A Stab in the Back

Le Redoutable class Ballistic Missile Submarine – SSBN.

“A stab in the back” says France’s Foreign Minister, Jean-Yves Le Drian.

Our entente with France peaked in 1520 at a summit between Henry VIII (UK) and Francis I (FR) dubbed the Field of the Cloth of Gold. It patched things up after an interminable, I think a hundred years is interminable, war. More wars followed and even a cautious rapprochement in the Crimea in the middle of the 19th century did not heal old wounds. But I digress because we must look at our relationship recently; remember the cooperation on grands projets: Concorde, Airbus, the tunnel. But when English sparkling wines beat Grandes Marques champagnes the game was afoot. Now perfidious Albion has snatched a contract to build a dozen submarines for Australia from the French maw.

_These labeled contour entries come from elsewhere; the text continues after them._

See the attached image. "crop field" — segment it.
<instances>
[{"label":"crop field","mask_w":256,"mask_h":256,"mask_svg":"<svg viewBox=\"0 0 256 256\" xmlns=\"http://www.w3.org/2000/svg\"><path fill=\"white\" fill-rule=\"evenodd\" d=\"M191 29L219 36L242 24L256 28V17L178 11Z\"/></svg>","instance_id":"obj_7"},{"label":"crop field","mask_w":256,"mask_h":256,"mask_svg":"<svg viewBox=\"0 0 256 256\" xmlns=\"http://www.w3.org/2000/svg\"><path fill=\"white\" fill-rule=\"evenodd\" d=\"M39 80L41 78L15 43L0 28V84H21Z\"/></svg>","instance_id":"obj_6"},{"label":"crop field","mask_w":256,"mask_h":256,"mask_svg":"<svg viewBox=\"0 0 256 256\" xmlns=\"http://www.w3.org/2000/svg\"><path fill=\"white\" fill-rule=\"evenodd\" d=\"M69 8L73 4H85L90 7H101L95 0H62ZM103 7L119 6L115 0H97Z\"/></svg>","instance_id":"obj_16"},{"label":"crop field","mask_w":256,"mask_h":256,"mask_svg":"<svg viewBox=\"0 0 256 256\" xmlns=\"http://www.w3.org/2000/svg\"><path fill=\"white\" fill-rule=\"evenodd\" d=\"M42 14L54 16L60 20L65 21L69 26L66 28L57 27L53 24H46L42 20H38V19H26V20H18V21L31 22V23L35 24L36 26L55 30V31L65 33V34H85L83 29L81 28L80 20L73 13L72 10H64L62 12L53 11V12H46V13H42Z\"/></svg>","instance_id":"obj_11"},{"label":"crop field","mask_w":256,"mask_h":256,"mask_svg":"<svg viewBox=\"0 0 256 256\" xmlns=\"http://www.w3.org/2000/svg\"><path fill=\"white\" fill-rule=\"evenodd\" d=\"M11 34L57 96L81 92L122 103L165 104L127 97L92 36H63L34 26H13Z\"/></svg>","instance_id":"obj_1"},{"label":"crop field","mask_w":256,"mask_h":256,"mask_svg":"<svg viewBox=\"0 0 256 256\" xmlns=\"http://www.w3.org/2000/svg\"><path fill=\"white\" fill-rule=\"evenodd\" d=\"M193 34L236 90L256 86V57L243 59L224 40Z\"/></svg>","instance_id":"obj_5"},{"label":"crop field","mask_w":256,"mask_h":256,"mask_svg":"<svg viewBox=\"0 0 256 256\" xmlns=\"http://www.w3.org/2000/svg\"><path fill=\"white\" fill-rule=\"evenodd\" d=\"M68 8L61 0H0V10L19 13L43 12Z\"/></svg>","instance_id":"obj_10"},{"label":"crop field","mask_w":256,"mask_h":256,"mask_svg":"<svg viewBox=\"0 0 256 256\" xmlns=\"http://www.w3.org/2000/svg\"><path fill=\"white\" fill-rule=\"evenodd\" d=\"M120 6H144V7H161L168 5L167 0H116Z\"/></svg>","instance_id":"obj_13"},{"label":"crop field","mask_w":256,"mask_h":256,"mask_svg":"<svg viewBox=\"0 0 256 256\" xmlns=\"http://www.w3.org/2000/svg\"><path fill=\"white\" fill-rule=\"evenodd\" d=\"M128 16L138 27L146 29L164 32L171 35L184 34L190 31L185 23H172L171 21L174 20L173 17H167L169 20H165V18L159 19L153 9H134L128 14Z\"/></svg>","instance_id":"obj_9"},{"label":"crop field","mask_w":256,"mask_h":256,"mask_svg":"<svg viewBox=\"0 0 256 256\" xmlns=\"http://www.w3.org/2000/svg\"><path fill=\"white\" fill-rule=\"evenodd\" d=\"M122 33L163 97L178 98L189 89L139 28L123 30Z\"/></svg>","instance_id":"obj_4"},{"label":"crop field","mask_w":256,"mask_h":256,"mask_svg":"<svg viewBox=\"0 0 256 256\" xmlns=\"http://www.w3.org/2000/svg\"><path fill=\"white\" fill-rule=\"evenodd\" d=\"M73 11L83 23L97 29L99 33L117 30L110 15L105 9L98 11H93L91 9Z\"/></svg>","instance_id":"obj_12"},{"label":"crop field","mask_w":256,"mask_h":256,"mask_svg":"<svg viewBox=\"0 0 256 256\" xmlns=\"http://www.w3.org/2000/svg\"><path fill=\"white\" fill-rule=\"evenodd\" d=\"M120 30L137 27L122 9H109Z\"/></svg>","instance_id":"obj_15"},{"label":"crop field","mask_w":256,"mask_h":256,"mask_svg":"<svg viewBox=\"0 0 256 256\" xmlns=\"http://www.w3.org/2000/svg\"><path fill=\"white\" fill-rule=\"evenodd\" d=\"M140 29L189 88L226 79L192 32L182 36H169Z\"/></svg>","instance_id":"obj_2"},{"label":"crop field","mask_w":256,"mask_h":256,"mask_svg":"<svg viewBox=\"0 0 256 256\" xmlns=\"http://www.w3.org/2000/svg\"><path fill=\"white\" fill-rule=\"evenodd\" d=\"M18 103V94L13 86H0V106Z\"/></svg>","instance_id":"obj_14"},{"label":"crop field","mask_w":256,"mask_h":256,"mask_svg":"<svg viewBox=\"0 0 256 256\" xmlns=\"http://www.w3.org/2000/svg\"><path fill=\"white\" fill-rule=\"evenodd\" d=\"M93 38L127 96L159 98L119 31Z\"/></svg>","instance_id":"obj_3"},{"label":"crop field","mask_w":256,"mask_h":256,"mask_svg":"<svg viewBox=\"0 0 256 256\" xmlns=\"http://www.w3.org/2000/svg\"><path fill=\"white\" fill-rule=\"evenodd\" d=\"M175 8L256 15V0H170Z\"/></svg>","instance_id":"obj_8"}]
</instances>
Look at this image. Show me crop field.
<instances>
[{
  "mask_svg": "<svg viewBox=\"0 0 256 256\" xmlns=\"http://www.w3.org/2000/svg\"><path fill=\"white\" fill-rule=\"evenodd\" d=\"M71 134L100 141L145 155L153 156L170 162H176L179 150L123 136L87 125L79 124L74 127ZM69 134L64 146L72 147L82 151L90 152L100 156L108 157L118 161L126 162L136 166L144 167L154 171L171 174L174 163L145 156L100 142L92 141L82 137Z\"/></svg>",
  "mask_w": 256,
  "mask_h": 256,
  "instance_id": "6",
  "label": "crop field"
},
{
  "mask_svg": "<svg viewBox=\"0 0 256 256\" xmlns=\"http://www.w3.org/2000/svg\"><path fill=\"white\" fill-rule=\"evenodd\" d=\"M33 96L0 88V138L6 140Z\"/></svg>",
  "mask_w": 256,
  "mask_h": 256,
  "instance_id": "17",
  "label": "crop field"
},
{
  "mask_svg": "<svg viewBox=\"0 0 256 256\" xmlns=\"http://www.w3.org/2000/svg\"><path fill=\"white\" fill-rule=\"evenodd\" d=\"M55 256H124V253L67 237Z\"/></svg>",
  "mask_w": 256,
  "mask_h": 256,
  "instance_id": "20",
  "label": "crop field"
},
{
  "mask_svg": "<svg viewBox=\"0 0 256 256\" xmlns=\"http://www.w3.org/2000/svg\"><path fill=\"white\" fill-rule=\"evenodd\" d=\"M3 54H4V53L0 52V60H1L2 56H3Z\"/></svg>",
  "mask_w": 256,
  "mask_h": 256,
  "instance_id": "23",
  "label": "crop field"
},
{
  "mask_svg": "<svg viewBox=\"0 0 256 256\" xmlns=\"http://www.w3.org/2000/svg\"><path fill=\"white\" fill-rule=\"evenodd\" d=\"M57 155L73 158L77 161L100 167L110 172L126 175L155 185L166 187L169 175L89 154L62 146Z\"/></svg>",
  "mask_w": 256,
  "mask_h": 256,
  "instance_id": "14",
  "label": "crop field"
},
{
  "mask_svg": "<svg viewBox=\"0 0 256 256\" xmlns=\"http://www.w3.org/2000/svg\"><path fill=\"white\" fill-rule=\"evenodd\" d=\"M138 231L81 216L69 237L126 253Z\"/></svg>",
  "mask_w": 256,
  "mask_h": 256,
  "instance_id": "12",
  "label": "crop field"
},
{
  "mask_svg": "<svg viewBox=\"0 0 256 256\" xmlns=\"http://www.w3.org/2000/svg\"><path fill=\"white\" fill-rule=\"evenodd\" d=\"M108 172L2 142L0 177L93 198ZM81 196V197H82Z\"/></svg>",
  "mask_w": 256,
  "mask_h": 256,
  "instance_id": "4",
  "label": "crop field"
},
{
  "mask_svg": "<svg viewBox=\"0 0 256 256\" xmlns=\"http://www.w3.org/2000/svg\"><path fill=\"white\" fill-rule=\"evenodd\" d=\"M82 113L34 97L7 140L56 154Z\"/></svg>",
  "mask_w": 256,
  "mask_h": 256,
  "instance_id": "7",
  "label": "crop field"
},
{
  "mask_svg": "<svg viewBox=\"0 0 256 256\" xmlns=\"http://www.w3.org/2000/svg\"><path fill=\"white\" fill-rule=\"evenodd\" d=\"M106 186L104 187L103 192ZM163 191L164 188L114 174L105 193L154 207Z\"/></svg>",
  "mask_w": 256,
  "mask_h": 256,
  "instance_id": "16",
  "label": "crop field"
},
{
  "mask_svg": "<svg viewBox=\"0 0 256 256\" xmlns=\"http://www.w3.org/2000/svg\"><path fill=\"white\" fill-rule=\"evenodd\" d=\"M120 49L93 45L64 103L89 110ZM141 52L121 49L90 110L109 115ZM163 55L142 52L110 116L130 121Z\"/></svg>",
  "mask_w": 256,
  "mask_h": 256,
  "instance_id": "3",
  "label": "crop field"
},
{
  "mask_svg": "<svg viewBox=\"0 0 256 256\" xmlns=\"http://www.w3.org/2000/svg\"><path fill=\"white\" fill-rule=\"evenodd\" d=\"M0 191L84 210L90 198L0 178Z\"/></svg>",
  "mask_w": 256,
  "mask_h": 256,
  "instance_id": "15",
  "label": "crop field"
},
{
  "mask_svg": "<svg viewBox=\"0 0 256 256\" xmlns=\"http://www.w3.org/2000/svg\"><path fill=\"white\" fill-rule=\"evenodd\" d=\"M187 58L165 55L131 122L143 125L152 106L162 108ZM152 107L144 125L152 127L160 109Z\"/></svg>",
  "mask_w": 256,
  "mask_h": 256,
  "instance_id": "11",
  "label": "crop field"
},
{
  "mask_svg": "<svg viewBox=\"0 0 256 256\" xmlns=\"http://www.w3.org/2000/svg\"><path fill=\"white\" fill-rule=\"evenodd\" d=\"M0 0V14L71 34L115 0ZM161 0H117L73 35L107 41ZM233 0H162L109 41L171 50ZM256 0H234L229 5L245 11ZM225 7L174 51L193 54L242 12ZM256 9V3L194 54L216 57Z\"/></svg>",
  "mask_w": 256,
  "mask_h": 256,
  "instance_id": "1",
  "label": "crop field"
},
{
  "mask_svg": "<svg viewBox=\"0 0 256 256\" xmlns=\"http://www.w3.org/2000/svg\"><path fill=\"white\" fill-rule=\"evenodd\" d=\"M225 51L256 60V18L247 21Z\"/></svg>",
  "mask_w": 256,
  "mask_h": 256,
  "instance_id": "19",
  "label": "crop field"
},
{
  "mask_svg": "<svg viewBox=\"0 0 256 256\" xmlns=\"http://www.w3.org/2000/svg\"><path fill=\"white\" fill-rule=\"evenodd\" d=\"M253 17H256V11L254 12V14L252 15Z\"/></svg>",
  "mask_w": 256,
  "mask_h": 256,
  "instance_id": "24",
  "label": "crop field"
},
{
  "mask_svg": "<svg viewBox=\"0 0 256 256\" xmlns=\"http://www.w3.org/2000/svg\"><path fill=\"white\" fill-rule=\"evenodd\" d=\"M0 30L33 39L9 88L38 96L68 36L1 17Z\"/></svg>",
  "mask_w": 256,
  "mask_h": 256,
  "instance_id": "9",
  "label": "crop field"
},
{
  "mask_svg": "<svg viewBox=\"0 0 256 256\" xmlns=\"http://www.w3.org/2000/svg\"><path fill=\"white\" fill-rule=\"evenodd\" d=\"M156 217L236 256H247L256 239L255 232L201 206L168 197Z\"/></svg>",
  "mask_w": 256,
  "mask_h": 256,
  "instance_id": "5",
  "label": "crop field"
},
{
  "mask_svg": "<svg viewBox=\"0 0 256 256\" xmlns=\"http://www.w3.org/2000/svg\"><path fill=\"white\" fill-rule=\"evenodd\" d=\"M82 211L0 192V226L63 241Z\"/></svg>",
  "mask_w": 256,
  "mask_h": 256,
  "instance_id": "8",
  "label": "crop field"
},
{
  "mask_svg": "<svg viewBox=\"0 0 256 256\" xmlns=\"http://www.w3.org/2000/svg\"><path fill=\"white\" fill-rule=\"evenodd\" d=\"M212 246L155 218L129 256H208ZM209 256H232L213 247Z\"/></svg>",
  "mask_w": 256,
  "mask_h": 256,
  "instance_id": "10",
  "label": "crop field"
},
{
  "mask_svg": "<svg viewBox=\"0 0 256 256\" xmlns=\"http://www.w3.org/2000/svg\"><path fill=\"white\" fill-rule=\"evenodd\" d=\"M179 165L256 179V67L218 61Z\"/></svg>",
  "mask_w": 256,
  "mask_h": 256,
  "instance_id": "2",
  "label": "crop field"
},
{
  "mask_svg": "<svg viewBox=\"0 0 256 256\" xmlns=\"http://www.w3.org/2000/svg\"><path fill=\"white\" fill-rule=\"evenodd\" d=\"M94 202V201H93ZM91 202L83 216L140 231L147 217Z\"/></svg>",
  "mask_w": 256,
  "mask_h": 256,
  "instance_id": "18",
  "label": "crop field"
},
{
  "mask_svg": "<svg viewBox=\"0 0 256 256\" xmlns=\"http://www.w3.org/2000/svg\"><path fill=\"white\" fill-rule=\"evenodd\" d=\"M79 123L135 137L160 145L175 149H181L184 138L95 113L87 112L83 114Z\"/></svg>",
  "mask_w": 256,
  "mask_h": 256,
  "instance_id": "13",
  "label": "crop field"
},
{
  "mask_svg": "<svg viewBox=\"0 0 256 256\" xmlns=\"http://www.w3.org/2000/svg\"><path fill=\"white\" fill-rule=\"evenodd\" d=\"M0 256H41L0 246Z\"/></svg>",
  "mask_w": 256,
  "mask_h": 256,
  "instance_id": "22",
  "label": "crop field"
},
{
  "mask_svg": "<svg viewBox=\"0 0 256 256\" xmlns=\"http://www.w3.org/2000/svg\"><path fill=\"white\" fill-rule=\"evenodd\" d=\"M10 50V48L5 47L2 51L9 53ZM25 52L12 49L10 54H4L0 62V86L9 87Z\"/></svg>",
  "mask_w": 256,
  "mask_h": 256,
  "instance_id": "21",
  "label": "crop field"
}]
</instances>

A few years ago I was asked to Alderney on a family holiday. We stayed at Fort Clonque and having walked round the island and boated over to Sark needed to do something else. We went to Cherbourg and went inside the Redoutable, a decommissioned, obviously, French ballistic missile submarine. It was only taken out of service in 1991.

It is, Wiki thinks, the only whole nuclear submarine that’s open to the public. A few small things have stuck in my mind. The sub had a bakery; officers and men were segregated, the former had a Mess Room with alcohol; the captain’s cabin had a huge white leather swivel chair and a cocktail shaker, the only thing missing was the white cat.

On a tour everybody asks the same question – how does the captain know an instruction to fire a nuclear ballistic missile is authentic? Apparently, incroyable I know, he would inform his deputy and they would both press the button. I guess China should be happy the new Australian nuclear submarines are going to have US/UK protocols; so it won’t be goodnight Shanghai after the crew has said g’day to a Chardonnay.